The Benedictium has been bearding lately, and so I did not dare approach it after my experience with the Valentinium. So I waited till evening and things had calmed down somewhat, but there were still quite a few bees hanging out on the stoop. I wore gloves and reached down and grabbed the mouse guard, but could not move it. So I pulled firmly on it until I broke the propolis with a snap, which was immediately followed by loud hum coming from inside the hive. I decided not to stick around.

So I came out yesterday morning before dawn and took a look, but there were still bees guarding the front stoop, so I left them alone.

This afternoon I fired up the smoker and put on a vail and completed the operation.

Sunday, September 7, 2014

Honey! And some complications

We looked in the supers of our hives today. Most of the frames in the Valentinium's super were empty, but those in the middle were full of capped honey, while those just off from the center the frames had some uncapped honey in the middle of the frame. The two easternmost frames and westernmost frames had nothing but foundation and a bit of drawn, but empty comb. None of the frames in the super had any brood.

The super on the Benedictium was chock full all the way across. About half of the frames in the Benedictium's super had foundation in it, and the other half were foundationless. The foundationless frames were fully drawn, but unfortunately these frames had a bit of brood at the bottom of them.

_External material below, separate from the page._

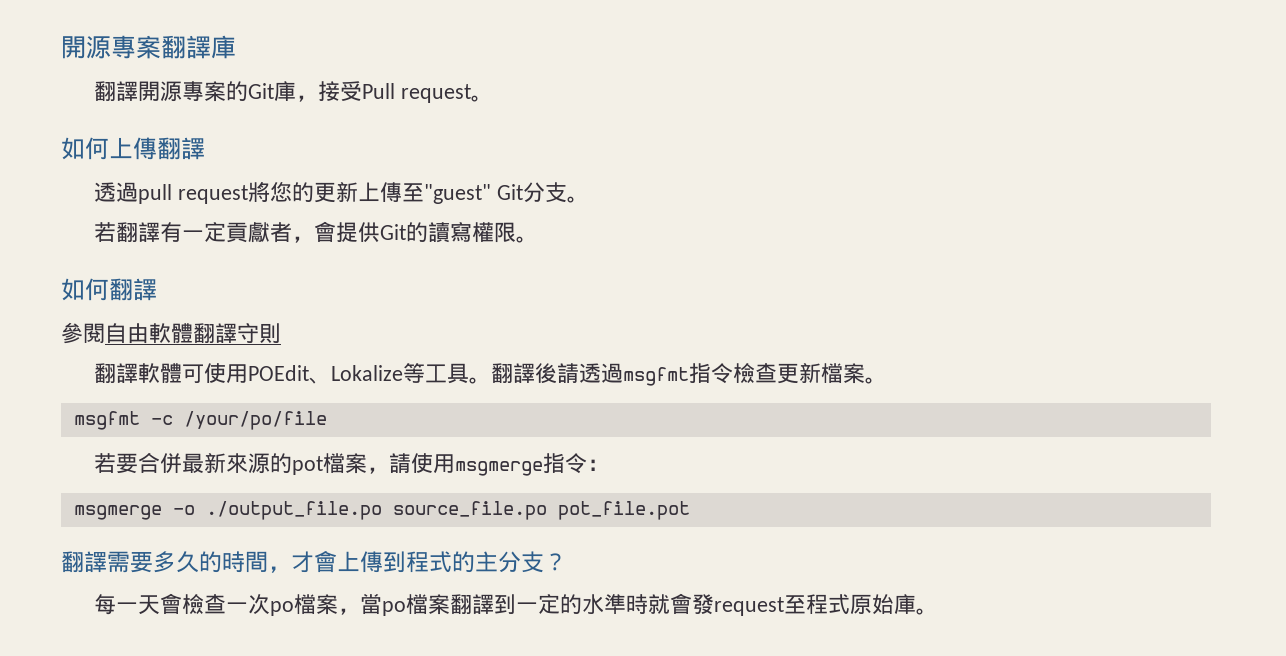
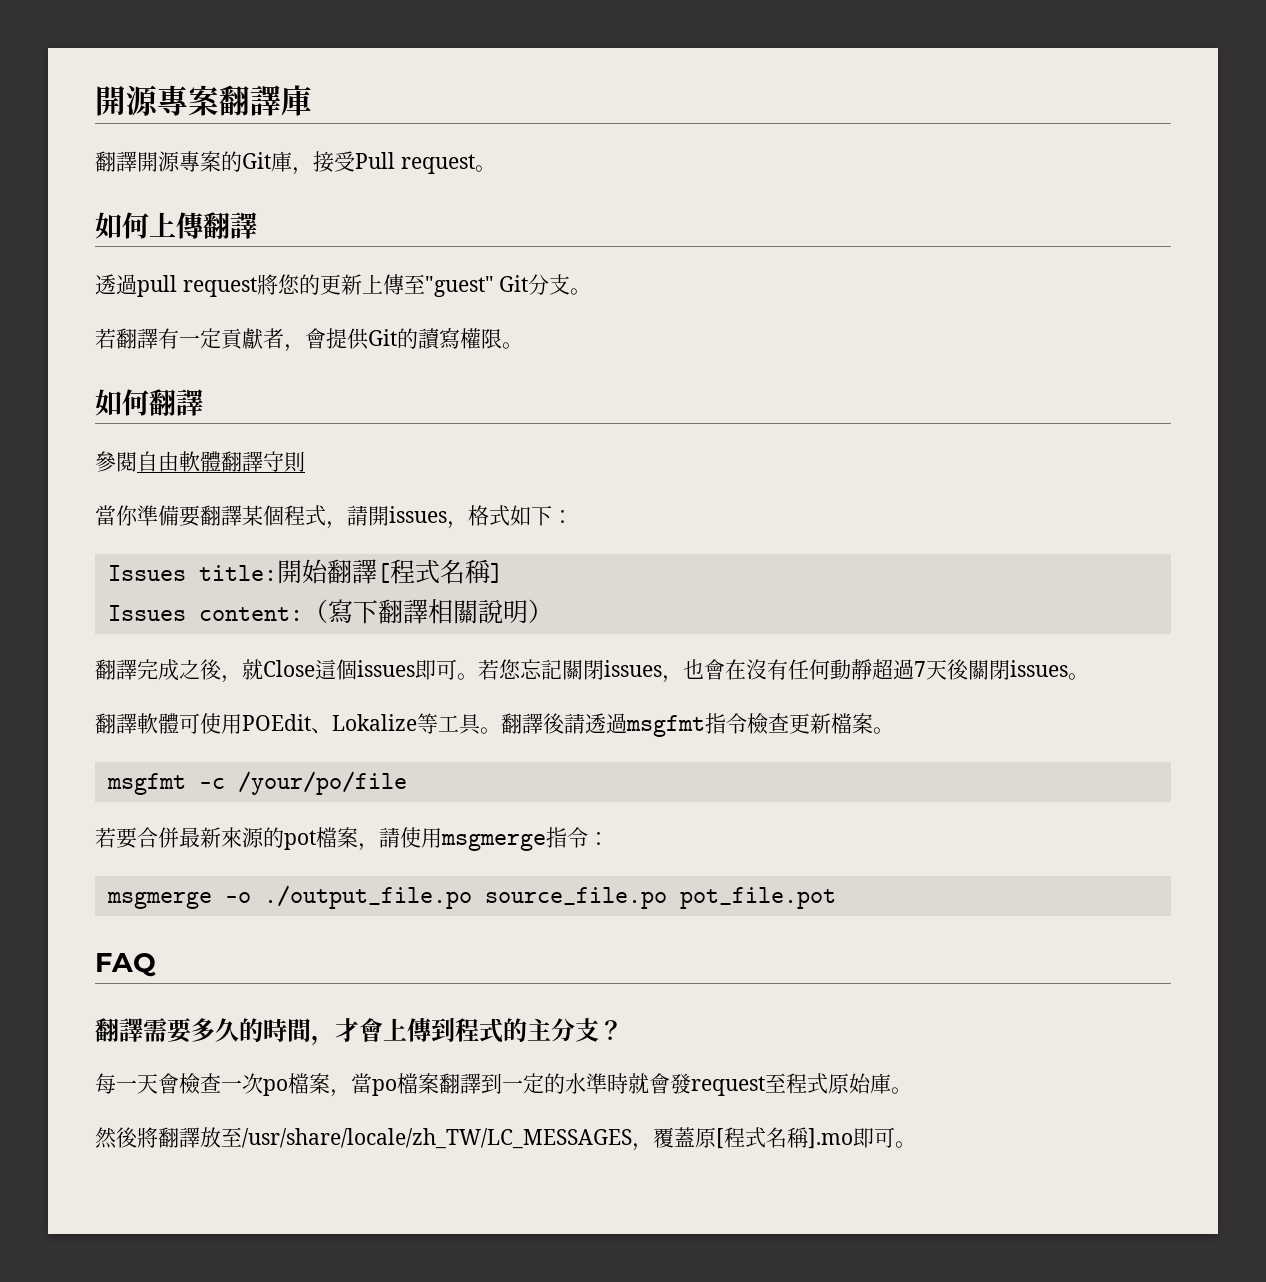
(281, 333) none -> [95,505,573,529] [107,559,503,584] [107,599,553,624] [95,659,1089,683] // 當你準備要翻譯某個程式，請開issues，格式如下： // Issues title:開始翻譯[程式名稱] // Issues content:（寫下翻譯相關說明） // 翻譯完成之後，就Close這個issues即可。若您忘記關閉issues，也會在沒有任何動靜超過7天後關閉issues。
(690, 510) none -> [95,953,156,977] // FAQ
(938, 611) none -> [95,1127,916,1151] // 然後將翻譯放至/usr/share/locale/zh_TW/LC_MESSAGES，覆蓋原[程式名稱].mo即可。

The Benedictium has definitely been the busier of the two hives for the last few weeks as seen from the outside. It has consistently had more bees coming and going.

So what do we do about our frames with brood in them?

We reassembled the Valentinium as we had found it. We put an empty super with 6 frames in it underneath the Benedictium's to separate it from the brood chambers. I hope that when these brood hatch, they won't be replaced.